当前实现满足需求 A，同时完全违反需求 B。

代码路径分析：

javascript // In runAgentAttempt(): const effectivePrompt = resolveFallbackRetryPrompt({ body: params.body, isFallbackRetry: params.isFallbackRetry, sessionHasHistory: params.sessionHasHistory });

当 isFallbackRetry 为 true 且 sessionHasHistory 为 true 时，函数返回一个固定字符串，而不是与 params.body 组合。

影响链：

Original Prompt (params.body)
    ↓
Model Call Fails
    ↓
isFallbackRetry = true
    ↓
sessionHasHistory = true
    ↓
resolveFallbackRetryPrompt() returns FIXED_STRING
    ↓
effectivePrompt = FIXED_STRING  ← Original task LOST
    ↓
Fallback model receives no task context

🛠️ 逐步修复

解决策略

修改 resolveFallbackRetryPrompt() 以将重试通知前置到原始提示，而不是替换它。

代码变更

文件： dist/agent-command-*.js（因版本而异）

修改前：

function resolveFallbackRetryPrompt(params) {
    if (!params.isFallbackRetry) return params.body;
    if (!params.sessionHasHistory) return params.body;
    return "Continue where you left off.
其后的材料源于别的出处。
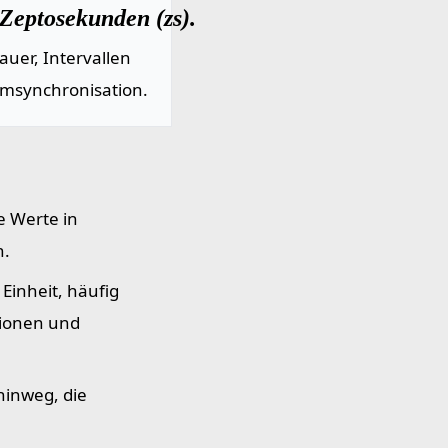
Zeptosekunden (zs).
uer, Intervallen
emsynchronisation.
e Werte in
n.
Einheit, häufig
tionen und
hinweg, die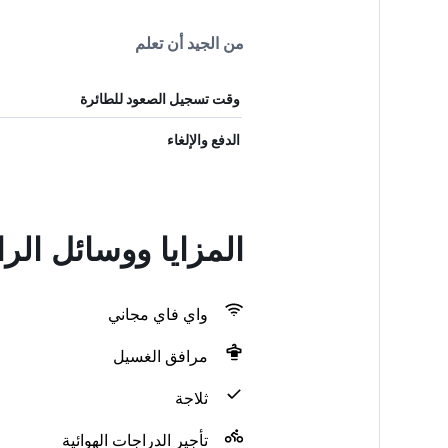
من الجيد أن تعلم
وقت تسجيل الصعود للطائرة
الدفع والإلغاء
المزايا ووسائل الراحة في angrai
واي فاي مجاني
مرافق الغسيل
ثلاجة
تأجير الدراجات الهوائية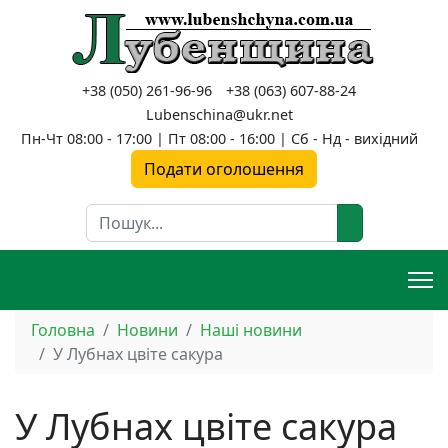
+38 (050) 261-96-96
+38 (063) 607-88-24
Lubenschina@ukr.net
Пн-Чт 08:00 - 17:00 | Пт 08:00 - 16:00 | Сб - Нд - вихідний
Подати оголошення
Пошук
Головна
Новини
Наші новини
У Лубнах цвіте сакура
У Лубнах цвіте сакура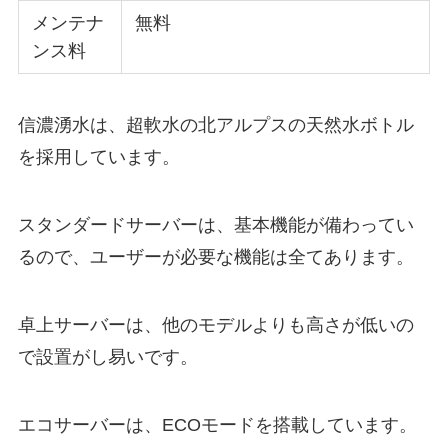
メンテナ
無料
ンス料
信濃湧水は、超軟水の北アルプスの天然水ボトル
を採用しています。
スタンダードサーバーは、基本機能が備わってい
るので、ユーザーが必要な機能は全てあります。
卓上サーバーは、他のモデルよりも高さが低いの
で設置がし易いです。
エコサーバーは、ECOモードを搭載しています。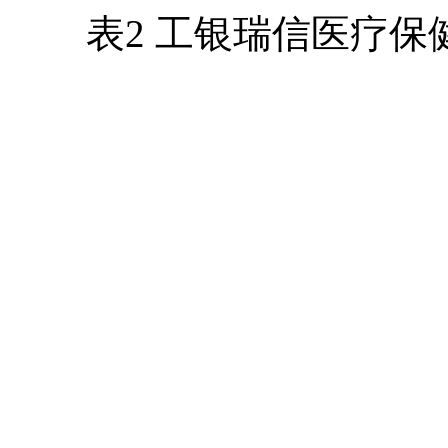
表2 工银瑞信医疗保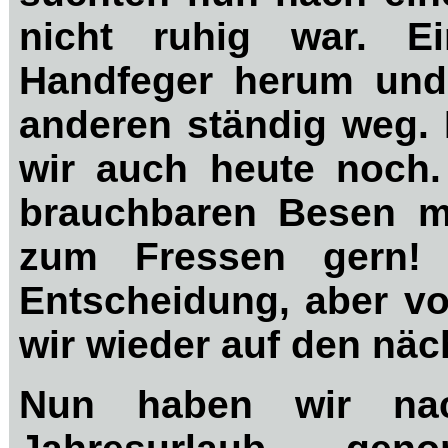
nicht ruhig war. E
Handfeger herum und 
anderen ständig weg.
wir auch heute noch.
brauchbaren Besen m
zum Fressen gern! 
Entscheidung, aber vo
wir wieder auf den n
Nun haben wir nac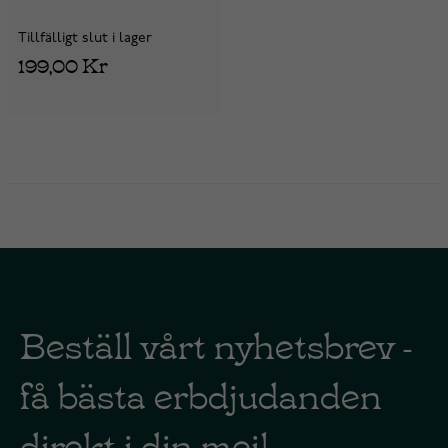
Tillfälligt slut i lager
199,00 Kr
Beställ vårt nyhetsbrev -
få bästa erbdjudanden
direkt i din mejl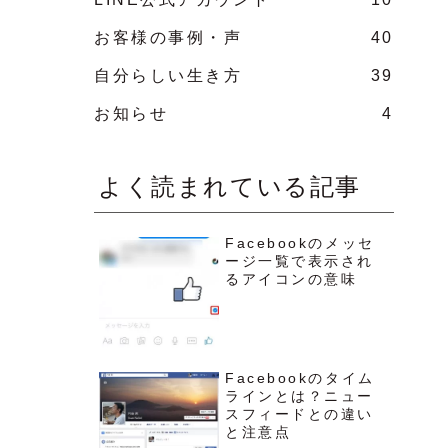
お客様の事例・声
40
自分らしい生き方
39
お知らせ
4
よく読まれている記事
Facebookのメッセ
ージ一覧で表示され
るアイコンの意味
Facebookのタイム
ラインとは？ニュー
スフィードとの違い
と注意点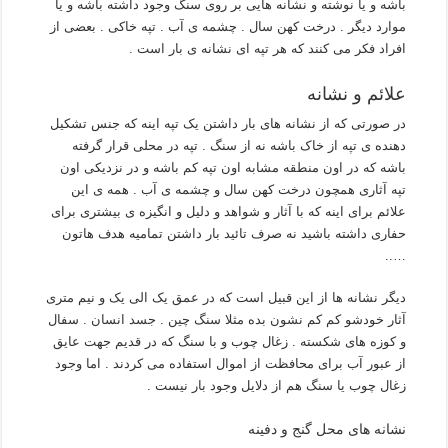
باشه و یا نوشته و نشانه هایی بر روی سنگ وجود داشته باشه و یا
موارد دیگر . درخت کهن سال . چشمه ی آب . تپه خاکی . بعضی از
افراد فکر می کنند که هر تپه ای نشانه ی بار است .
علائم و نشانه
در صورتی که از نشانه های بار داشتن یک تپه اینه که جنس تشکیل
دهنده ی تپه از خاک باشه نه از سنگ . تپه در محلی قرار گرفته
باشه که در اون منطقه مشابه اون تپه کم باشه و در نزدیکی اون
تپه آثاری همچون درخت کهن سال و چشمه ی آب . همه ی این
علائم برای اینه که با آثار و شواهد و دلیل و انگیزه ی بیشتری برای
حفاری داشته باشید نه صرف تائید بار داشتن تمامیه هدف هاتون
…..
دیگر نشانه ها از این قبیل است که در عمق یک الی یک و نیم متری
آثار خودشو کم کم نشون بده مثلا سنگ چین . جسد انسان . سفال
و کوزه های شکسته . زغال چوب و با سنگ که در قدیم جهت عایق
از عبور آب برای محافظت از اموال استفاده می کردند . اما وجود
زغال چوب یا سنگ هم از دلایل وجود بار نیست .
نشانه های محل گنج و دفینه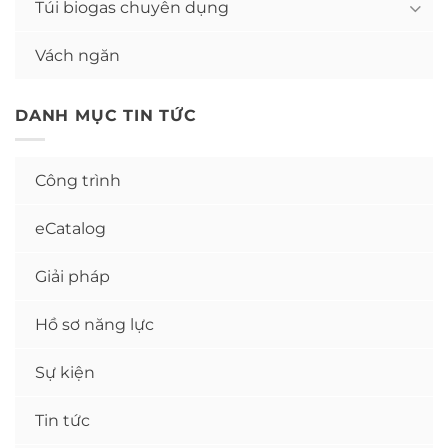
Túi biogas chuyên dụng
Vách ngăn
DANH MỤC TIN TỨC
Công trình
eCatalog
Giải pháp
Hồ sơ năng lực
Sự kiện
Tin tức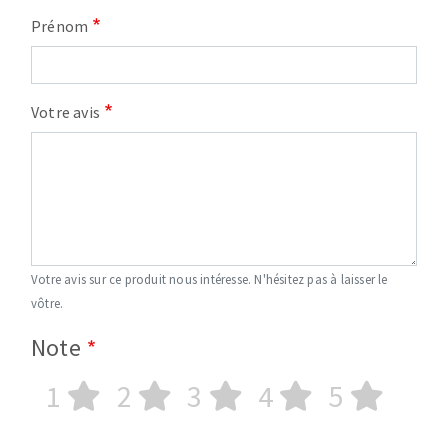
Prénom
Votre avis
Votre avis sur ce produit nous intéresse. N'hésitez pas à laisser le
vôtre.
Note
1
2
3
4
5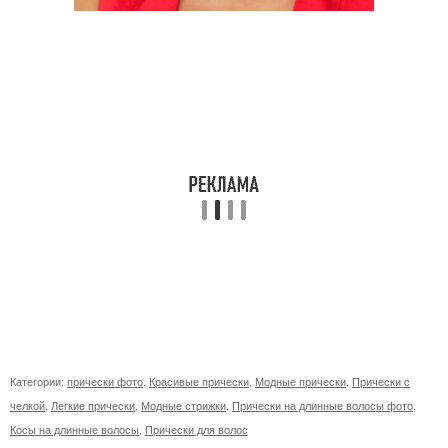
Категории:
прически фото
,
Красивые прически
,
Модные прически
,
Прически с
челкой
,
Легкие прически
,
Модные стрижки
,
Прически на длинные волосы фото
,
Косы на длинные волосы
,
Прически для волос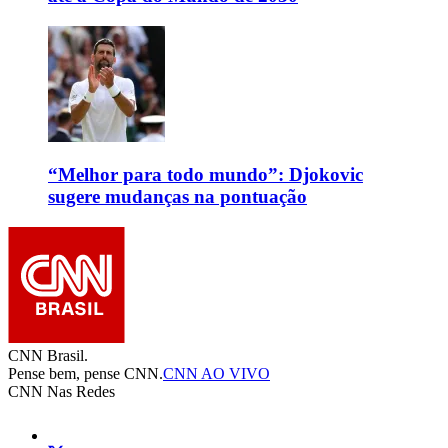
“Melhor para todo mundo”: Djokovic
sugere mudanças na pontuação
CNN Brasil.
Pense bem, pense CNN.
CNN AO VIVO
CNN Nas Redes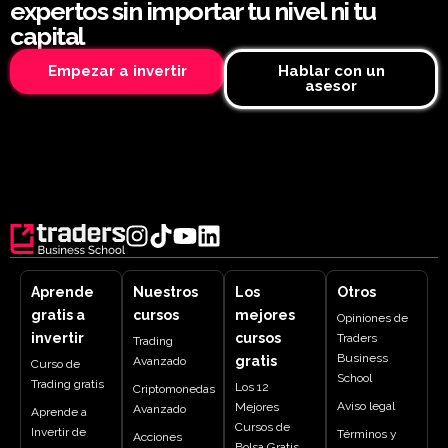
expertos sin importar tu nivel ni tu
capital
Empezar a invertir
Hablar con un
asesor
Aprende
Nuestros
Los
Otros
gratis a
cursos
mejores
Opiniones de
invertir
cursos
Traders
Trading
Business
gratis
Avanzado
Curso de
School
Trading gratis
Los 12
Criptomonedas
Aviso legal
Mejores
Avanzado
Aprende a
Cursos de
Invertir de
Términos y
Acciones
Bolsa Gratis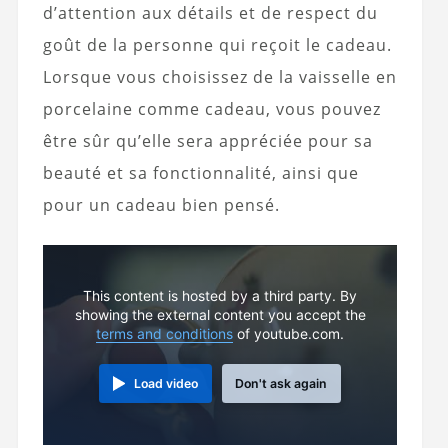
d’attention aux détails et de respect du
goût de la personne qui reçoit le cadeau.
Lorsque vous choisissez de la vaisselle en
porcelaine comme cadeau, vous pouvez
être sûr qu’elle sera appréciée pour sa
beauté et sa fonctionnalité, ainsi que
pour un cadeau bien pensé.
This content is hosted by a third party. By
showing the external content you accept the
terms and conditions
of youtube.com.
Load video
Don't ask again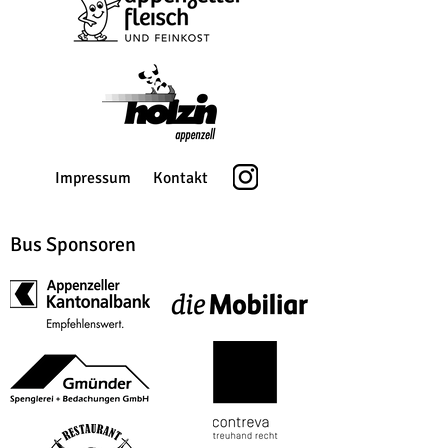
Impressum
Kontakt
Bus Sponsoren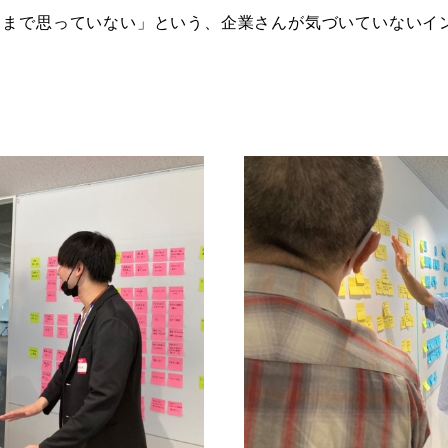
とまで思っていない」という、企業さんが気づいていないイ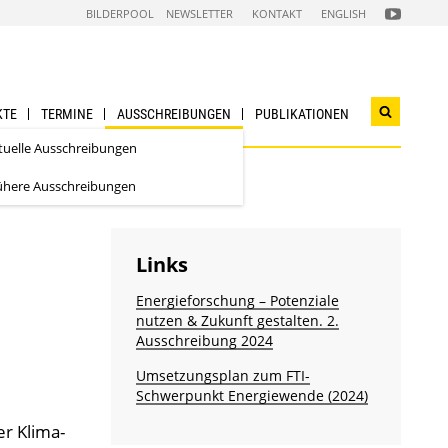
FOLGEN
BILDERPOOL
NEWSLETTER
KONTAKT
ENGLISH
SIE
UNS
AUF
NACHHALTI
WIRTSCHAF
YOUTUBE
CHANNEL
KTE
TERMINE
AUSSCHREIBUNGEN
PUBLIKATIONEN
Suchwidg
öffnen
tuelle Ausschreibungen
ühere Ausschreibungen
Links
Energieforschung – Potenziale
nutzen & Zukunft gestalten. 2.
Ausschreibung 2024
Umsetzungsplan zum FTI-
Schwerpunkt Energiewende (2024)
er Klima-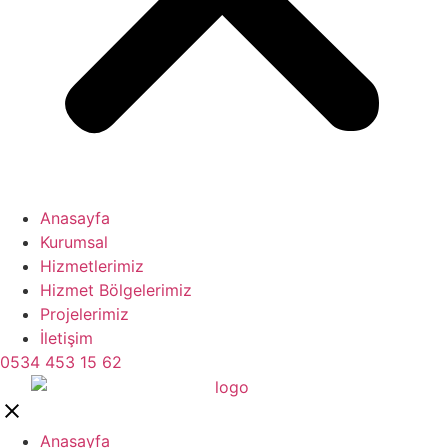
Anasayfa
Kurumsal
Hizmetlerimiz
Hizmet Bölgelerimiz
Projelerimiz
İletişim
0534 453 15 62
Anasayfa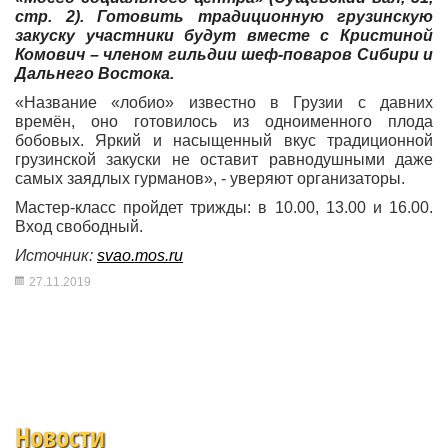
стр. 2). Готовить традиционную грузинскую
закуску участники будут вместе с Кристиной
Комович – членом гильдии шеф-поваров Сибири и
Дальнего Востока.
«Название «лобио» известно в Грузии с давних
времён, оно готовилось из одноименного плода
бобовых. Яркий и насыщенный вкус традиционной
грузинской закуски не оставит равнодушными даже
самых заядлых гурманов», - уверяют организаторы.
Мастер-класс пройдет трижды: в 10.00, 13.00 и 16.00.
Вход свободный.
Источник:
svao.mos.ru
27.11.2019
Новости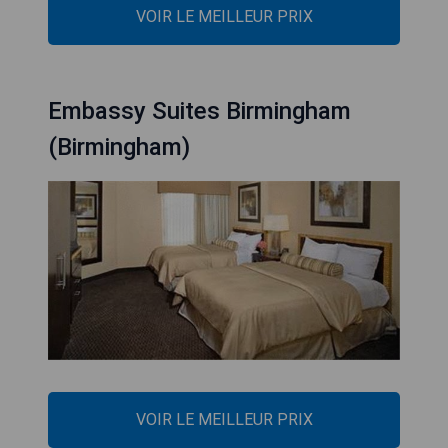
VOIR LE MEILLEUR PRIX
Embassy Suites Birmingham
(Birmingham)
VOIR LE MEILLEUR PRIX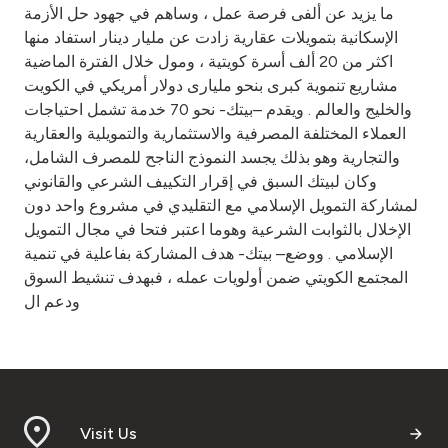
ما يزيد عن ألفى فرصة عمل ، وساهم في جهود حل الأزمة
الإسكانية بتمويلات عقارية زادت عن مليار دينار استفاد منها
اكثر من 20 ألف أسرة كويتية ، ومول خلال الفترة الماضية
مشاريع تنموية كبرى بنحو مليارى دولار أمريكي في الكويت
والخليج والعالم . ويقدم –بيتك- نحو 70 خدمة تشمل احتياجات
العملاء المختلفة المصرفية والاستثمارية والتمويلية والعقارية
والتجارية وهو بذلك يجسد النموذج الناجح للمصرف الشامل،
وكان لبيتك السبق في إقرار التكييف الشرعي والقانوني
لمشاركة التمويل الإسلامي مع التقليدي في مشروع واحد دون
الإخلال بالثوابت الشرعية وهوما اعتبر فتحا في مجال التمويل
الإسلامي . ووضع– بيتك- هدف المشاركة بفاعلية في تنمية
المجتمع الكويتي ضمن أولويات عمله ، فبهدف تنشيط السوق
ودعم ال
Visit Us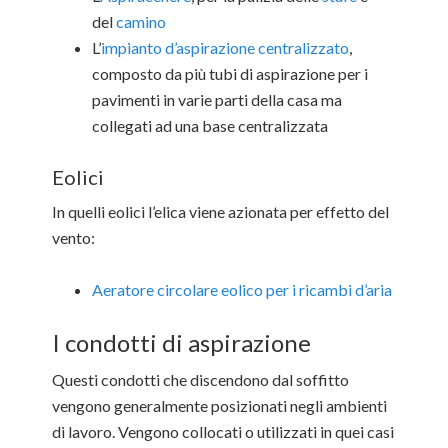
del
camino
L’
impianto d’aspirazione centralizzato
,
composto da più tubi di aspirazione per i
pavimenti in varie parti della casa ma
collegati ad una base centralizzata
Eolici
In quelli eolici l’elica viene azionata per effetto del
vento:
Aeratore circolare eolico per i ricambi d’aria
I condotti di aspirazione
Questi condotti che discendono dal soffitto
vengono generalmente posizionati negli ambienti
di lavoro. Vengono collocati o utilizzati in quei casi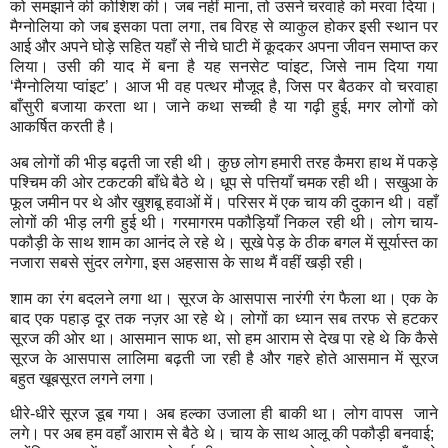
को समझाने की कोशि‍श की। जब नहीं माना
,
तो उसने चरवाहे को मरवा दि‍या।
मैग्‍नोलि‍या को जब इसका पता लगा
,
तब वि‍रह से व्‍याकुल होकर इसी स्‍थान पर
आई और अपने घोड़े सहि‍त यहाँ से नीचे घाटी में कूदकर अपना जीवन समाप्‍त कर
लि‍या। उसी की याद में बना है यह सनसेट प्‍वांइट
,
जि‍से नाम दि‍या गया
‘मैग्‍नोलि‍या प्‍वांइट’। आज भी वह पत्‍थर मौजूद है
,
जि‍स पर बैठकर वो चरवाहा
बाँसुरी बजाया करता था। जाने कथा सच्‍ची है या गढ़ी हुई
,
मगर लोगों को
आकर्षि‍त करती है।
अब लोगों की भीड़ बढ़ती जा रही थी। कुछ लोग हमारी तरह कैमरा हाथ में पकड़े
पश्‍चि‍म की ओर टकटकी बाँधे बैठे थे। धूप से पत्तियाँ चमक रही थी। सखुआ के
फूल जमीन पर थे और खुशबू हवाओं में। परि‍सर में एक चाय की दुकान थी। वहाँ
लोगों की भीड़ लगी हुई थी। गरमागरम पकौड़ियाँ नि‍कल रही थी। लोग चाय-
पकौड़ी के साथ शाम का आनंद ले रहे थे। सूखे पेड़ के ठीक बगल में सूर्यास्‍त का
नजारा सबसे सुंदर लगेगा
,
इस अहसास के साथ मैं वहीं खड़ी रही।
शाम का रंग बदलने लगा था। सूरज के आसपास नारंगी रंग फैला था। एक के
बाद एक पहाड़ दूर तक नज़र आ रहे थे। लोगों का ध्‍यान सब तरफ से हटकर
सूरज की ओर था। आसमान साफ था
,
सो हम आराम से देख पा रहे थे कि‍ कैसे
सूरज के आसपास लालि‍मा बढ़ती जा रही है और गहरे होते आसमान में सूरज
बहुत खूबसूरत लगने लगा।
धीरे-धीरे सूरज डूब गया। अब हल्‍का उजाला ही बाकी था। लोग वापस
जाने
लगे। पर अब हम वहाँ आराम से बैठे थे। चाय के साथ आलू की पकौड़ी बनवाई
;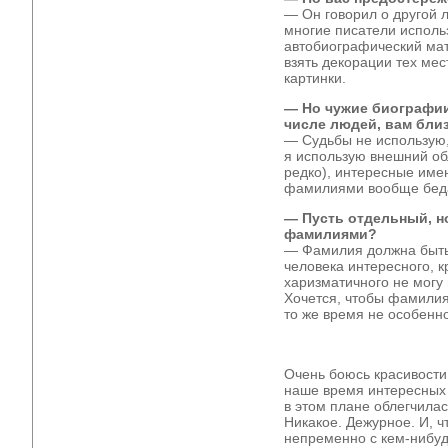
— Он говорил о другой л
многие писатели исполь
автобиографический мат
взять декорации тех мест
картинки.
— Но чужие биографии
числе людей, вам бли
— Судьбы не использую, 
я использую внешний об
редко), интересные име
фамилиями вообще беда.
— Пусть отдельный, но
фамилиями?
— Фамилия должна быть
человека интересного, к
харизматичного не могу
Хочется, чтобы фамилия
то же время не особенно
Очень боюсь красивости
наше время интересных 
в этом плане облегчилас
Никакое. Дежурное. И, ч
непременно с кем-нибуд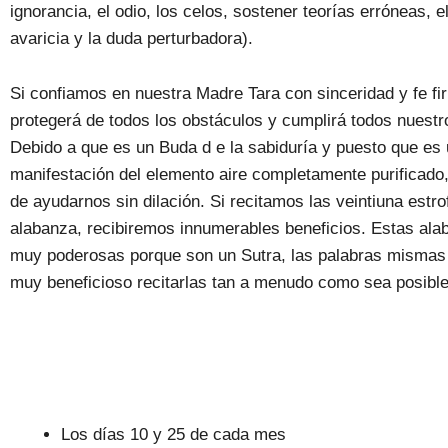
ignorancia, el odio, los celos, sostener teorías erróneas, e
avaricia y la duda perturbadora).
Si confiamos en nuestra Madre Tara con sinceridad y fe fi
protegerá de todos los obstáculos y cumplirá todos nuest
Debido a que es un Buda d e la sabiduría y puesto que es
manifestación del elemento aire completamente purificado
de ayudarnos sin dilación. Si recitamos las veintiuna estro
alabanza, recibiremos innumerables beneficios. Estas al
muy poderosas porque son un Sutra, las palabras mismas
muy beneficioso recitarlas tan a menudo como sea posible
Los días 10 y 25 de cada mes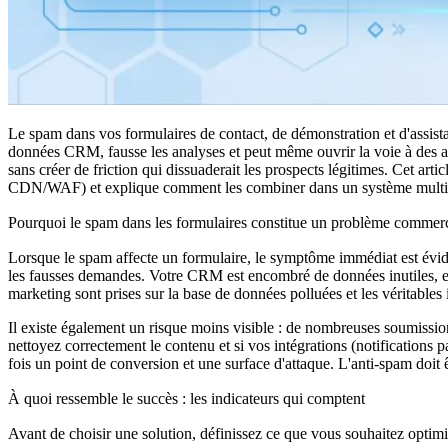
Le spam dans vos formulaires de contact, de démonstration et d'assistan
données CRM, fausse les analyses et peut même ouvrir la voie à des ab
sans créer de friction qui dissuaderait les prospects légitimes. Cet ar
CDN/WAF) et explique comment les combiner dans un système multic
Pourquoi le spam dans les formulaires constitue un problème commerc
Lorsque le spam affecte un formulaire, le symptôme immédiat est éviden
les fausses demandes. Votre CRM est encombré de données inutiles, et 
marketing sont prises sur la base de données polluées et les véritables
Il existe également un risque moins visible : de nombreuses soumissio
nettoyez correctement le contenu et si vos intégrations (notifications 
fois un point de conversion et une surface d'attaque. L'anti-spam doit
À quoi ressemble le succès : les indicateurs qui comptent
Avant de choisir une solution, définissez ce que vous souhaitez optim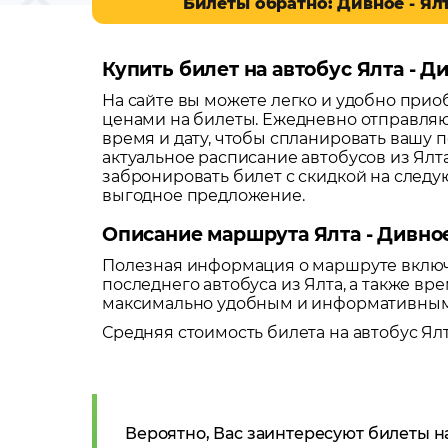
Билеты обратно: Дивное - Ял
Купить билет на автобус Ялта - Д
На сайте вы можете легко и удобно при
ценами на билеты. Ежедневно отправляю
время и дату, чтобы спланировать вашу п
актуальное расписание автобусов из
Ялт
забронировать билет с скидкой на след
выгодное предложение.
Описание маршрута Ялта - Дивно
Полезная информация о маршруте включа
последнего автобуса из
Ялта
, а также в
максимально удобным и информативным
Средняя стоимость билета на автобус
Ял
Вероятно, Вас заинтересуют билеты н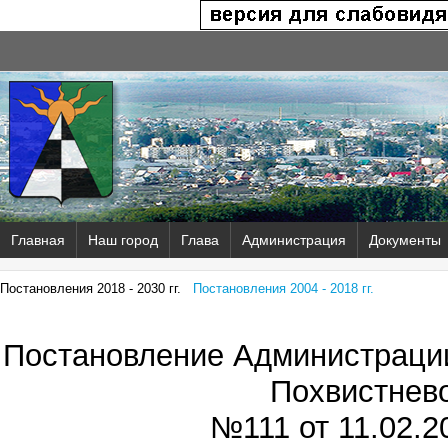
Главная
Наш город
Глава
Администрация
Документы
Постановления 2018 - 2030 гг.
Постановления 2004 - 2018 гг.
Постановление Администрации
Похвистнев
№111 от
11.02.20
The previous model attempt failed or timed out.";
}

修改后：

function resolveFallbackRetryPrompt(params) {
    if (!params.isFallbackRetry) return params.body;
    if (!params.sessionHasHistory) return params.body;
    return "[System: Previous model attempt failed or timed out. Continuing from where you left off.]\n\n" + params.body;
}

替代实现（更详细）

对于需要更清晰分离的环境：

function resolveFallbackRetryPrompt(params) {
    if (!params.isFallbackRetry) return params.body;
    if (!params.sessionHasHistory) return params.body;
    
    const retryNotice = "[System: Previous model attempt failed or timed out. Continuing from where you left off.]\n\n";
    const originalPrompt = params.body;
    
    return retryNotice + originalPrompt;
}

部署步骤

定位受影响的文件：

find /path/to/openclaw -name "agent-command-*.js" -type f

备份原始文件：

cp /path/to/agent-command-*.js /path/to/agent-command-*.js.bak

使用 sed 应用修复：

sed -i 's/return "Continue where you left off. The previous model attempt failed or timed out.";/return "[System: Previous model attempt failed or timed out. Continuing from where you left off.]\\n\\n" + params.body;/g' /path/to/agent-command-*.js

验证变更：

grep -A3 "function resolveFallbackRetryPrompt" /path/to/agent-command-*.js

重启 OpenClaw 服务：
```
sudo systemctl restart openclaw
```

🧪 验证

验证方法

要确认修复，模拟模型故障并验证回退重试提示包含原始任务。

测试步骤

1. 启用调试日志：

export OPENCLAW_LOG_LEVEL=debug
export DEBUG=openclaw:agent:*

2. 触发回退场景：

创建带有故意失败模型的测试代理配置：

// test-fallback-prompt.json
{
  "agent": {
    "model": "intentionally-invalid-model-for-testing",
    "fallbackModel": "gpt-4o-mini",
    "prompt": "[Test Task]: Identify the color of the sky"
  }
}

3. 执行代理：

openclaw run --config test-fallback-prompt.json --session test-fallback-$(date +%s)

4. 检查会话日志：

openclaw session log --session-id <session-id> --format json | jq '.messages[] | select(.role == "user") | {content, sender, metadata}'

5. 验证预期输出：

修复前，输出显示：

{
  "content": "Continue where you left off. The previous model attempt failed or timed out.",
  "sender": null,
  "metadata": {}
}

修复后，输出应显示：

{
  "content": "[System: Previous model attempt failed or timed out. Continuing from where you left off.]\n\n[Test Task]: Identify the color of the sky",
  "sender": "system",
  "metadata": {
    "isFallbackRetry": true
  }
}

自动化验证脚本

#!/bin/bash
SESSION_ID=$(openclaw session list --limit 1 --format json | jq -r '.[0].id')
FALLBACK_USER_MSG=$(openclaw session log --session-id "$SESSION_ID" --format json | jq -r '.messages[] | select(.role == "user" and .sender == null) | .content')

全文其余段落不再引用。